In Greek mythology, Hephaestus was the son of Zeus and Hera, the king and queen of the gods. As a smoothing god, Hephaestus made all the weapons of the gods in Olympus. He served as the blacksmith of the gods, and was worshipped in the manufacturing and industrial centers of Greece, particularly Athens. The cult of Hephaestus was based in Lemnos. Hephaestus' symbols are a smith's hammer, anvil, and a pair of tongs.

 

🍙 Patroclus

According to Hyginus, Patroclus is the child of Menoetius and Philomela. Homer also references Menoetius as the individual who gave Patroclus to Peleus. Menoetius is the son of Actor, King of Opus in Locris by Aegina. According to the Iliad, when the tide of war had turned against the Greeks and the Trojans were threatening their ships, Patroclus convinced Achilles to let him lead the Myrmidons into combat. Achilles consented, giving Patroclus the armor Achilles had received from his father, in order for Patroclus to impersonate Achilles. Achilles then told Patroclus to return after beating the Trojans back from their ships. Patroclus defied Achilles' order and pursued the Trojans back to the gates of Troy. Patroclus killed many Trojans, including a son of Zeus, Sarpedon. While battling, Patroclus' wits were removed by Apollo, after which Patroclus was hit with the spear of Euphorbos. Hector then killed Patroclus by stabbing him in the stomach with a spear.

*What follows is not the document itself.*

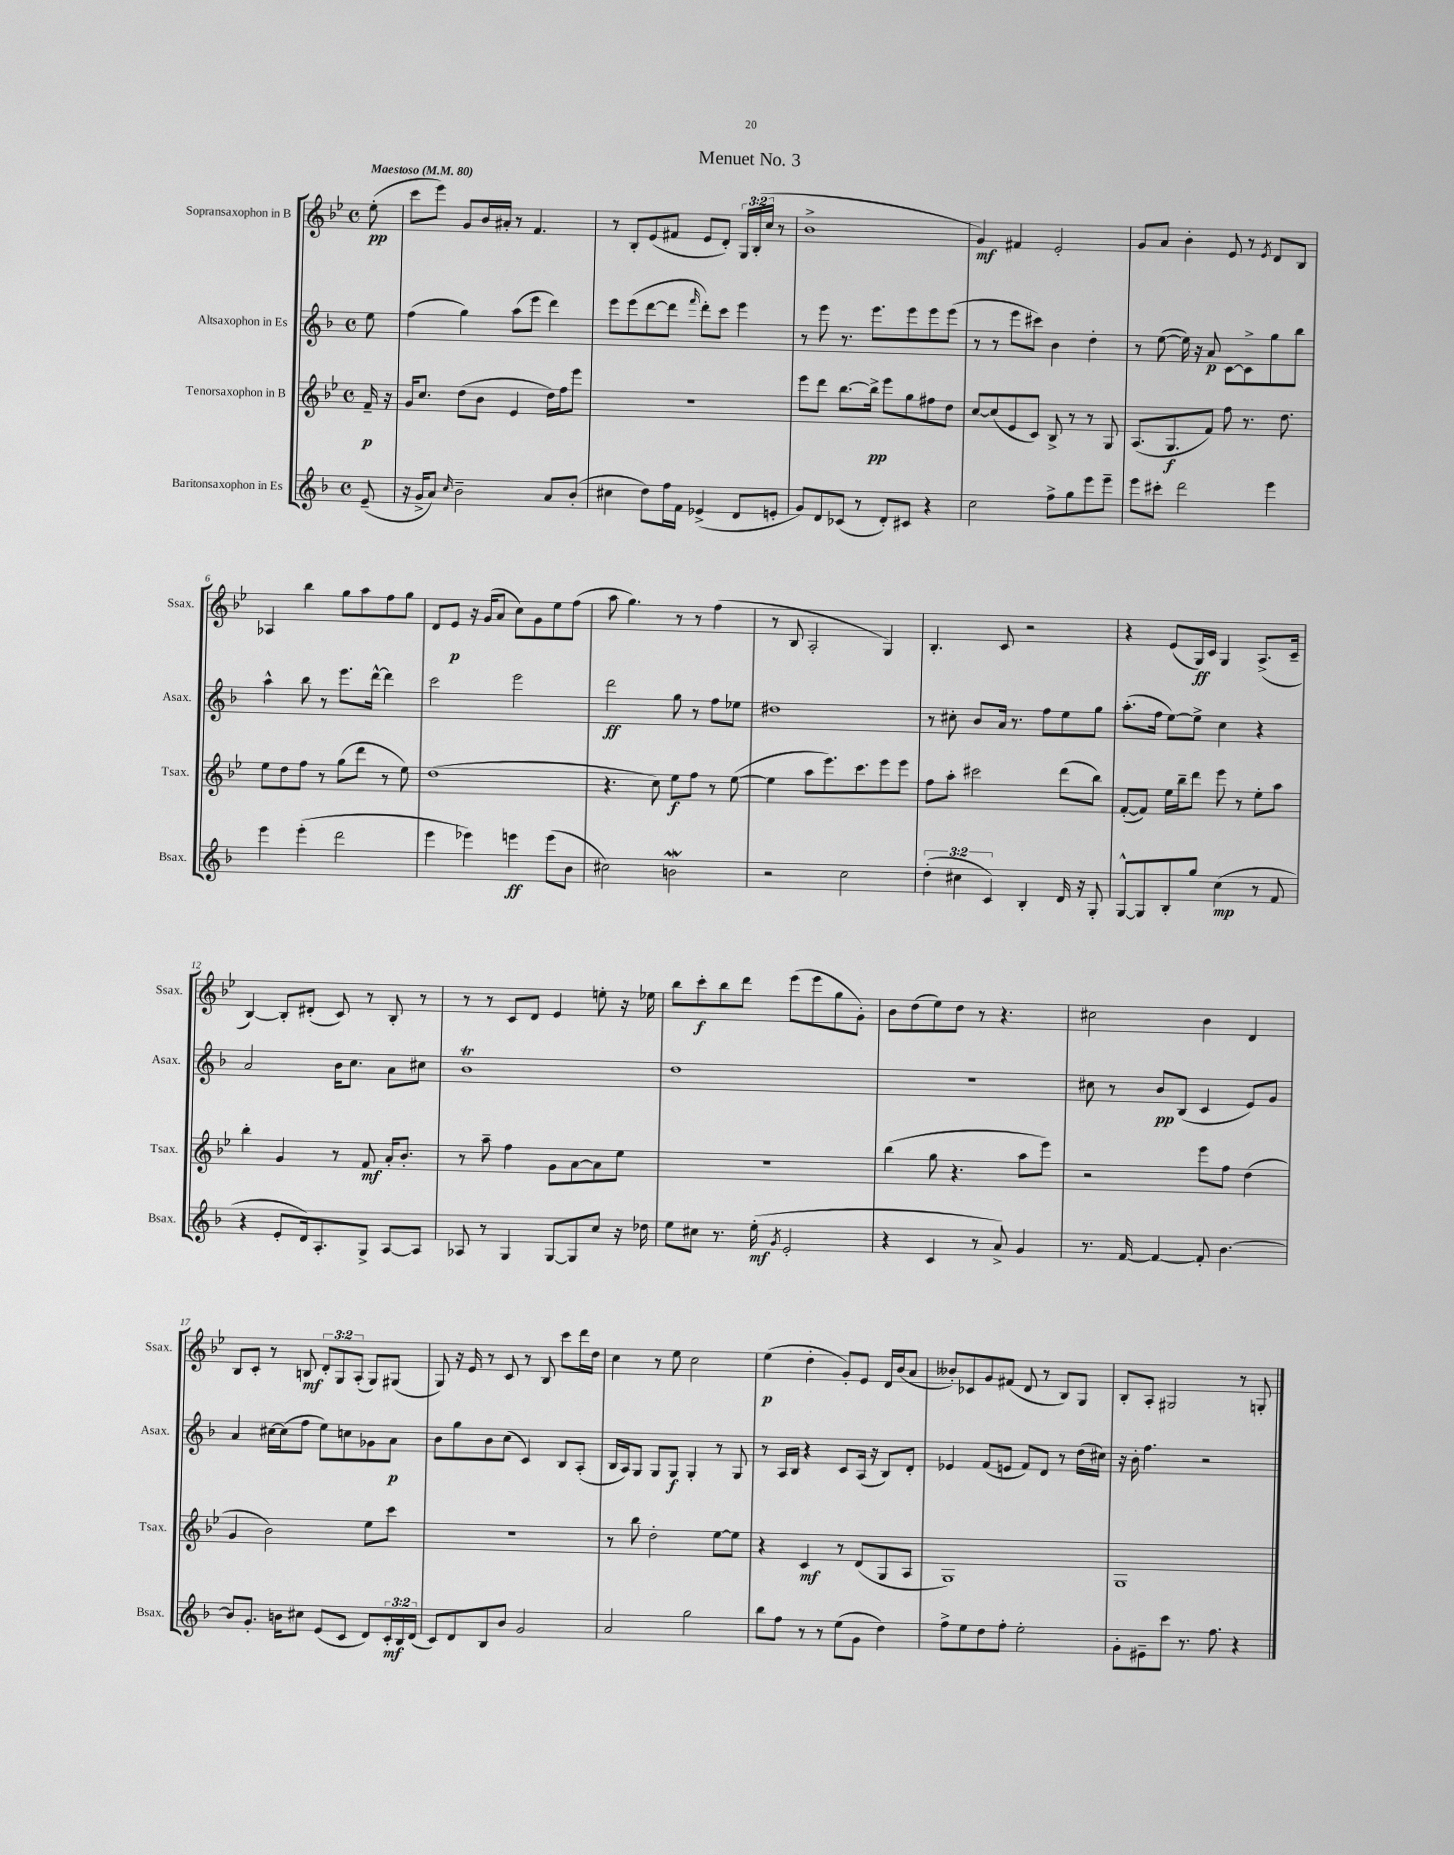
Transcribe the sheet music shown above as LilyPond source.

                                            

🍙 Hubris

Hubris describes a personality quality of extreme or foolish pride or dangerous over-confidence. In its ancient Greek context, it typically describes behavior that defies the norms of behavior or challenges the gods, and which in turn brings about the downfall, or nemesis, of the perpetrator of hubris. Hubris is generally considered a sin in world religions. C. S. Lewis writes, in Mere Christianity, that pride is the "anti-God" state, the position in which the ego and the self are directly opposed to God: "Unchastity, anger, greed, drunkenness, and all that, are mere fleabites in comparison: it was through Pride that the devil became the devil: Pride leads to every other vice: it is the complete anti-God state of mind."

                                                                       

🍙 Pride

Pride is an inwardly directed emotion that carries two antithetical meanings. With a negative connotation priderefers to a foolishly and irrationally corrupt sense of one's personal value, status or accomplishments, used synonymously with hubris. In Christianity, pride is one of the Seven Capital Sins. When viewed as a virtue, pride in one's abilities is known as virtuous pride, greatness of soul or magnanimity, but when viewed as a vice it is often known to be self-idolatry, sadistic contempt, vanity or vainglory. Pride can also manifest itself as a high opinion of one's nation (national pride) and ethnicity (ethnic pride).